Could you reproduce each of the entries below word for word, with every line unchanged?
-- begin THE RECORDS --
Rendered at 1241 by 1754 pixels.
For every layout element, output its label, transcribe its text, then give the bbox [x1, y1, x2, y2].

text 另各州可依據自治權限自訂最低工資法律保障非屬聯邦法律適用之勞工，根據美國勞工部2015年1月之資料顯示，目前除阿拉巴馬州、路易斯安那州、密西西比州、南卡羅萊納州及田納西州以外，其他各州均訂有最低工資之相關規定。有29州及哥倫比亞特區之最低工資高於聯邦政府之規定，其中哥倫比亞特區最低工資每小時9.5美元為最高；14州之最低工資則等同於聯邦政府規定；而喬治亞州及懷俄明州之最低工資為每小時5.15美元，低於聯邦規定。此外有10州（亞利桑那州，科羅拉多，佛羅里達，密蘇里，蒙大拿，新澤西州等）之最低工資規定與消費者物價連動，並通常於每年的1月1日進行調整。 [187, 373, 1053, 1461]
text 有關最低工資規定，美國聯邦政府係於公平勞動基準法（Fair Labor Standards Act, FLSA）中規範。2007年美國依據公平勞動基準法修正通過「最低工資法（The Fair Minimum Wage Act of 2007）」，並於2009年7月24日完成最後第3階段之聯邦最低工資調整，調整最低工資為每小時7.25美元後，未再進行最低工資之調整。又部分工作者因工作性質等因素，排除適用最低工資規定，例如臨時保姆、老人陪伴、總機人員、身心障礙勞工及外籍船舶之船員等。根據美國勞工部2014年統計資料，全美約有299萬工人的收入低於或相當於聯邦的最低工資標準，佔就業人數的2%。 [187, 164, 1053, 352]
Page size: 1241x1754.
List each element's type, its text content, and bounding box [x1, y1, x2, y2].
-- end THE RECORDS --
COMPLETED EXERCISE:
Rendered at 1241 by 1754 pixels.
For every layout element, output its label, transcribe its text, then give the bbox [x1, y1, x2, y2].

text 另各州可依據自治權限自訂最低工資法律保障非屬聯邦法律適用之勞工，根據美國勞工部2015年1月之資料顯示，目前除阿拉巴馬州、路易斯安那州、密西西比州、南卡羅萊納州及田納西州以外，其他各州均訂有最低工資之相關規定。有29州及哥倫比亞特區之最低工資高於聯邦政府之規定，其中哥倫比亞特區最低工資每小時9.5美元為最高；14州之最低工資則等同於聯邦政府規定；而喬治亞州及懷俄明州之最低工資為每小時5.15美元，低於聯邦規定。此外有10州（亞利桑那州，科羅拉多，佛羅里達，密蘇里，蒙大拿，新澤西州等）之最低工資規定與消費者物價連動，並通常於每年的1月1日進行調整。 [187, 373, 1053, 1461]
text 有關最低工資規定，美國聯邦政府係於公平勞動基準法（Fair Labor Standards Act, FLSA）中規範。2007年美國依據公平勞動基準法修正通過「最低工資法（The Fair Minimum Wage Act of 2007）」，並於2009年7月24日完成最後第3階段之聯邦最低工資調整，調整最低工資為每小時7.25美元後，未再進行最低工資之調整。又部分工作者因工作性質等因素，排除適用最低工資規定，例如臨時保姆、老人陪伴、總機人員、身心障礙勞工及外籍船舶之船員等。根據美國勞工部2014年統計資料，全美約有299萬工人的收入低於或相當於聯邦的最低工資標準，佔就業人數的2%。 [187, 164, 1053, 352]
Page size: 1241x1754.
List each element's type, its text content, and bounding box [x1, y1, x2, y2].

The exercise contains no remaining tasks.